GIVEN RECORDS
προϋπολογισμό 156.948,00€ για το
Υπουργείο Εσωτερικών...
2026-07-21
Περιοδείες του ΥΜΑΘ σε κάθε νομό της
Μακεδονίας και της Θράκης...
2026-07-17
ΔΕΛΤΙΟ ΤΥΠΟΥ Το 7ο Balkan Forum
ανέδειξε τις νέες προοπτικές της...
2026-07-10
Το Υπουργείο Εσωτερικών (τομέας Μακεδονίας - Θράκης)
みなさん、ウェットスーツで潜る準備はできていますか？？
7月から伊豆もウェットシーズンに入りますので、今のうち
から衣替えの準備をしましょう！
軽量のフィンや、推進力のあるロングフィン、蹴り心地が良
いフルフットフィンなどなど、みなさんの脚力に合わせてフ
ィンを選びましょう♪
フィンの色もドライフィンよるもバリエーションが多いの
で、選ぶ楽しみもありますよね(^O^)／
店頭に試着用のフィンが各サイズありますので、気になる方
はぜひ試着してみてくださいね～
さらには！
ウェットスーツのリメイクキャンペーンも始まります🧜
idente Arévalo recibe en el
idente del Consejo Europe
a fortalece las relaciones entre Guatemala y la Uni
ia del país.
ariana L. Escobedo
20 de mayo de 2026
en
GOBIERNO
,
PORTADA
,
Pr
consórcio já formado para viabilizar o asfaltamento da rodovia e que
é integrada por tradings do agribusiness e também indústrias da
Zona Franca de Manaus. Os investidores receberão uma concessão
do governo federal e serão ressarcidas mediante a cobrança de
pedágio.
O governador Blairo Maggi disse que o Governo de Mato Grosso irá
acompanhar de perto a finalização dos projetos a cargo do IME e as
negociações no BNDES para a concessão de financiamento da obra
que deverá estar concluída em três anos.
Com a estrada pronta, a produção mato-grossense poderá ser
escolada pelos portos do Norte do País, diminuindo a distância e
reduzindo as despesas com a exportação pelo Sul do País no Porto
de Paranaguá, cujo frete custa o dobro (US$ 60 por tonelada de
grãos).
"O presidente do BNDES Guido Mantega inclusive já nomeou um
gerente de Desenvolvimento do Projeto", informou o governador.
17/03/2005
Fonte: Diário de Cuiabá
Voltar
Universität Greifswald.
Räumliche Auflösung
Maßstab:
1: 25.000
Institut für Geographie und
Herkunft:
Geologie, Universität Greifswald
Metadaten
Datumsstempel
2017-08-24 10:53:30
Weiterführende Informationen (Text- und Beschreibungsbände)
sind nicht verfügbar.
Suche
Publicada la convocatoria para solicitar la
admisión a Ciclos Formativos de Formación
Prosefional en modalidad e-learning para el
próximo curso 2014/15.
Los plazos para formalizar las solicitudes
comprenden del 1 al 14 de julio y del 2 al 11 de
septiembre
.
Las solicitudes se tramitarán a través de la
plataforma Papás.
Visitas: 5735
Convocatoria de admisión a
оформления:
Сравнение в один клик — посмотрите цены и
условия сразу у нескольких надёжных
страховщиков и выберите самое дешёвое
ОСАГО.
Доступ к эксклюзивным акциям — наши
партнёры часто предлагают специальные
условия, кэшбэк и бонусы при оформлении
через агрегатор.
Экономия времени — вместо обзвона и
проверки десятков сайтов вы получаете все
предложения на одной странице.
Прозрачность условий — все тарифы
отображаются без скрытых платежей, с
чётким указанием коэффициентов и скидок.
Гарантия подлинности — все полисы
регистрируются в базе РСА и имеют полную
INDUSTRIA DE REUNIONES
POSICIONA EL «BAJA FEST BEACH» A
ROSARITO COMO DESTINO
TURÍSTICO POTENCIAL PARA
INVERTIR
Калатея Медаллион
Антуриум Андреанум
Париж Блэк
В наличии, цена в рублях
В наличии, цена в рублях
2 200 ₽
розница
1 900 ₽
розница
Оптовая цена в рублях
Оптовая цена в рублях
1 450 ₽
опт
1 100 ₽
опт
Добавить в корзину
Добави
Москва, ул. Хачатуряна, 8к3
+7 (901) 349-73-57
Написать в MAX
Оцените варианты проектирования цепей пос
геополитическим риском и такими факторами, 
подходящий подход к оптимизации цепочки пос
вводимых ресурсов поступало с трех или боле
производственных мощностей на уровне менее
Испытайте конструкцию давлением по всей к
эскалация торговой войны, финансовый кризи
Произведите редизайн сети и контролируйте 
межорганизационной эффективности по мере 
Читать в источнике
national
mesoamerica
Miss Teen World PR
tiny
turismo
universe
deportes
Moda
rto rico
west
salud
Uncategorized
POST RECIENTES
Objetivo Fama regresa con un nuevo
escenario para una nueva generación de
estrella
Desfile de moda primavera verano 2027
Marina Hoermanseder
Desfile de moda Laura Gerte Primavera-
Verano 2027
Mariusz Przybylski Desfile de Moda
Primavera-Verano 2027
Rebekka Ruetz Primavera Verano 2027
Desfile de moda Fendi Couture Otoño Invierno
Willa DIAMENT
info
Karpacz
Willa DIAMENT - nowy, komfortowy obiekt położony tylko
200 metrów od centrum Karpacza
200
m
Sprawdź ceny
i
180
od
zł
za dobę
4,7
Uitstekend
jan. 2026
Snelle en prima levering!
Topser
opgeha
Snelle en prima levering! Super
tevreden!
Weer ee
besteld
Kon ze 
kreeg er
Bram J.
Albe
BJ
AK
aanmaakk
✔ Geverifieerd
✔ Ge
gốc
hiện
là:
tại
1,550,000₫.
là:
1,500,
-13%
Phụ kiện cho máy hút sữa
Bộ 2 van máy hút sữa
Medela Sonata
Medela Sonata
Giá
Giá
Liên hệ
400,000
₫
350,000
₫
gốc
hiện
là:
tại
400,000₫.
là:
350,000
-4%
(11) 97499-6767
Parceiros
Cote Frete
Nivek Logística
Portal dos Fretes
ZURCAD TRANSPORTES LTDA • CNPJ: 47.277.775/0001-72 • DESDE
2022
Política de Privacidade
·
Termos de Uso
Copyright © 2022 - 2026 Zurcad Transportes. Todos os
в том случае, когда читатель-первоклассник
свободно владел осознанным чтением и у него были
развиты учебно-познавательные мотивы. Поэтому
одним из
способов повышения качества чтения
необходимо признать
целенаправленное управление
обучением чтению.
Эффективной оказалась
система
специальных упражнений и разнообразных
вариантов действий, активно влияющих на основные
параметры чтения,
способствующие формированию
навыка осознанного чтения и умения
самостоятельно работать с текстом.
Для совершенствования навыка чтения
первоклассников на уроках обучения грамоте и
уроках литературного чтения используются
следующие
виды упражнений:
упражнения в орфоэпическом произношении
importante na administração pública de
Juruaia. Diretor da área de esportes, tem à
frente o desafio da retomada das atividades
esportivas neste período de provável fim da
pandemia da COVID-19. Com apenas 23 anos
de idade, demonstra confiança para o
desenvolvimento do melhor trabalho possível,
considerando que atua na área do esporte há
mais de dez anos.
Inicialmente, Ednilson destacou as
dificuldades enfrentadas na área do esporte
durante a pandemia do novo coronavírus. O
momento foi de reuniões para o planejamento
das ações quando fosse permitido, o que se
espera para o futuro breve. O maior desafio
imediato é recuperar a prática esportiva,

EXERCISE AIM
Retype the text from all of the material above line for line, keeping every word, character, and line break unchanged.

PROBLEM SOLUTION
προϋπολογισμό 156.948,00€ για το
Υπουργείο Εσωτερικών...
2026-07-21
Περιοδείες του ΥΜΑΘ σε κάθε νομό της
Μακεδονίας και της Θράκης...
2026-07-17
ΔΕΛΤΙΟ ΤΥΠΟΥ Το 7ο Balkan Forum
ανέδειξε τις νέες προοπτικές της...
2026-07-10
Το Υπουργείο Εσωτερικών (τομέας Μακεδονίας - Θράκης)
みなさん、ウェットスーツで潜る準備はできていますか？？
7月から伊豆もウェットシーズンに入りますので、今のうち
から衣替えの準備をしましょう！
軽量のフィンや、推進力のあるロングフィン、蹴り心地が良
いフルフットフィンなどなど、みなさんの脚力に合わせてフ
ィンを選びましょう♪
フィンの色もドライフィンよるもバリエーションが多いの
で、選ぶ楽しみもありますよね(^O^)／
店頭に試着用のフィンが各サイズありますので、気になる方
はぜひ試着してみてくださいね～
さらには！
ウェットスーツのリメイクキャンペーンも始まります🧜
idente Arévalo recibe en el
idente del Consejo Europe
a fortalece las relaciones entre Guatemala y la Uni
ia del país.
ariana L. Escobedo
20 de mayo de 2026
en
GOBIERNO
,
PORTADA
,
Pr
consórcio já formado para viabilizar o asfaltamento da rodovia e que
é integrada por tradings do agribusiness e também indústrias da
Zona Franca de Manaus. Os investidores receberão uma concessão
do governo federal e serão ressarcidas mediante a cobrança de
pedágio.
O governador Blairo Maggi disse que o Governo de Mato Grosso irá
acompanhar de perto a finalização dos projetos a cargo do IME e as
negociações no BNDES para a concessão de financiamento da obra
que deverá estar concluída em três anos.
Com a estrada pronta, a produção mato-grossense poderá ser
escolada pelos portos do Norte do País, diminuindo a distância e
reduzindo as despesas com a exportação pelo Sul do País no Porto
de Paranaguá, cujo frete custa o dobro (US$ 60 por tonelada de
grãos).
"O presidente do BNDES Guido Mantega inclusive já nomeou um
gerente de Desenvolvimento do Projeto", informou o governador.
17/03/2005
Fonte: Diário de Cuiabá
Voltar
Universität Greifswald.
Räumliche Auflösung
Maßstab:
1: 25.000
Institut für Geographie und
Herkunft:
Geologie, Universität Greifswald
Metadaten
Datumsstempel
2017-08-24 10:53:30
Weiterführende Informationen (Text- und Beschreibungsbände)
sind nicht verfügbar.
Suche
Publicada la convocatoria para solicitar la
admisión a Ciclos Formativos de Formación
Prosefional en modalidad e-learning para el
próximo curso 2014/15.
Los plazos para formalizar las solicitudes
comprenden del 1 al 14 de julio y del 2 al 11 de
septiembre
.
Las solicitudes se tramitarán a través de la
plataforma Papás.
Visitas: 5735
Convocatoria de admisión a
оформления:
Сравнение в один клик — посмотрите цены и
условия сразу у нескольких надёжных
страховщиков и выберите самое дешёвое
ОСАГО.
Доступ к эксклюзивным акциям — наши
партнёры часто предлагают специальные
условия, кэшбэк и бонусы при оформлении
через агрегатор.
Экономия времени — вместо обзвона и
проверки десятков сайтов вы получаете все
предложения на одной странице.
Прозрачность условий — все тарифы
отображаются без скрытых платежей, с
чётким указанием коэффициентов и скидок.
Гарантия подлинности — все полисы
регистрируются в базе РСА и имеют полную
INDUSTRIA DE REUNIONES
POSICIONA EL «BAJA FEST BEACH» A
ROSARITO COMO DESTINO
TURÍSTICO POTENCIAL PARA
INVERTIR
Калатея Медаллион
Антуриум Андреанум
Париж Блэк
В наличии, цена в рублях
В наличии, цена в рублях
2 200 ₽
розница
1 900 ₽
розница
Оптовая цена в рублях
Оптовая цена в рублях
1 450 ₽
опт
1 100 ₽
опт
Добавить в корзину
Добави
Москва, ул. Хачатуряна, 8к3
+7 (901) 349-73-57
Написать в MAX
Оцените варианты проектирования цепей пос
геополитическим риском и такими факторами, 
подходящий подход к оптимизации цепочки пос
вводимых ресурсов поступало с трех или боле
производственных мощностей на уровне менее
Испытайте конструкцию давлением по всей к
эскалация торговой войны, финансовый кризи
Произведите редизайн сети и контролируйте 
межорганизационной эффективности по мере 
Читать в источнике
national
mesoamerica
Miss Teen World PR
tiny
turismo
universe
deportes
Moda
rto rico
west
salud
Uncategorized
POST RECIENTES
Objetivo Fama regresa con un nuevo
escenario para una nueva generación de
estrella
Desfile de moda primavera verano 2027
Marina Hoermanseder
Desfile de moda Laura Gerte Primavera-
Verano 2027
Mariusz Przybylski Desfile de Moda
Primavera-Verano 2027
Rebekka Ruetz Primavera Verano 2027
Desfile de moda Fendi Couture Otoño Invierno
Willa DIAMENT
info
Karpacz
Willa DIAMENT - nowy, komfortowy obiekt położony tylko
200 metrów od centrum Karpacza
200
m
Sprawdź ceny
i
180
od
zł
za dobę
4,7
Uitstekend
jan. 2026
Snelle en prima levering!
Topser
opgeha
Snelle en prima levering! Super
tevreden!
Weer ee
besteld
Kon ze 
kreeg er
Bram J.
Albe
BJ
AK
aanmaakk
✔ Geverifieerd
✔ Ge
gốc
hiện
là:
tại
1,550,000₫.
là:
1,500,
-13%
Phụ kiện cho máy hút sữa
Bộ 2 van máy hút sữa
Medela Sonata
Medela Sonata
Giá
Giá
Liên hệ
400,000
₫
350,000
₫
gốc
hiện
là:
tại
400,000₫.
là:
350,000
-4%
(11) 97499-6767
Parceiros
Cote Frete
Nivek Logística
Portal dos Fretes
ZURCAD TRANSPORTES LTDA • CNPJ: 47.277.775/0001-72 • DESDE
2022
Política de Privacidade
·
Termos de Uso
Copyright © 2022 - 2026 Zurcad Transportes. Todos os
в том случае, когда читатель-первоклассник
свободно владел осознанным чтением и у него были
развиты учебно-познавательные мотивы. Поэтому
одним из
способов повышения качества чтения
необходимо признать
целенаправленное управление
обучением чтению.
Эффективной оказалась
система
специальных упражнений и разнообразных
вариантов действий, активно влияющих на основные
параметры чтения,
способствующие формированию
навыка осознанного чтения и умения
самостоятельно работать с текстом.
Для совершенствования навыка чтения
первоклассников на уроках обучения грамоте и
уроках литературного чтения используются
следующие
виды упражнений:
упражнения в орфоэпическом произношении
importante na administração pública de
Juruaia. Diretor da área de esportes, tem à
frente o desafio da retomada das atividades
esportivas neste período de provável fim da
pandemia da COVID-19. Com apenas 23 anos
de idade, demonstra confiança para o
desenvolvimento do melhor trabalho possível,
considerando que atua na área do esporte há
mais de dez anos.
Inicialmente, Ednilson destacou as
dificuldades enfrentadas na área do esporte
durante a pandemia do novo coronavírus. O
momento foi de reuniões para o planejamento
das ações quando fosse permitido, o que se
espera para o futuro breve. O maior desafio
imediato é recuperar a prática esportiva,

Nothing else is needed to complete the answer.